## Data shown
[Start of section]

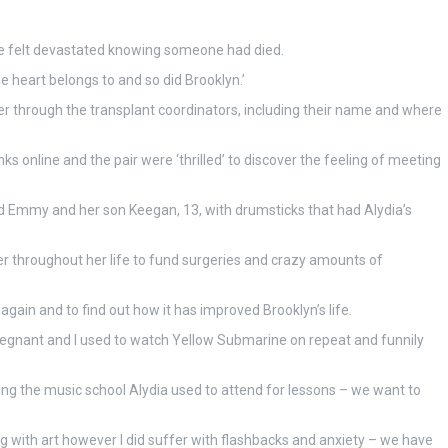
we felt devastated knowing someone had died.
 heart belongs to and so did Brooklyn.’
er through the transplant coordinators, including their name and where
s online and the pair were ‘thrilled’ to discover the feeling of meeting
d Emmy and her son Keegan, 13, with drumsticks that had Alydia’s
r throughout her life to fund surgeries and crazy amounts of
again and to find out how it has improved Brooklyn’s life.
regnant and I used to watch Yellow Submarine on repeat and funnily
ng the music school Alydia used to attend for lessons – we want to
ng with art however I did suffer with flashbacks and anxiety – we have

[End of section]

## To do
Going through the records, say how many lines hold the string "Brooklyn". Only the number should be given.

## Response to the exercise
2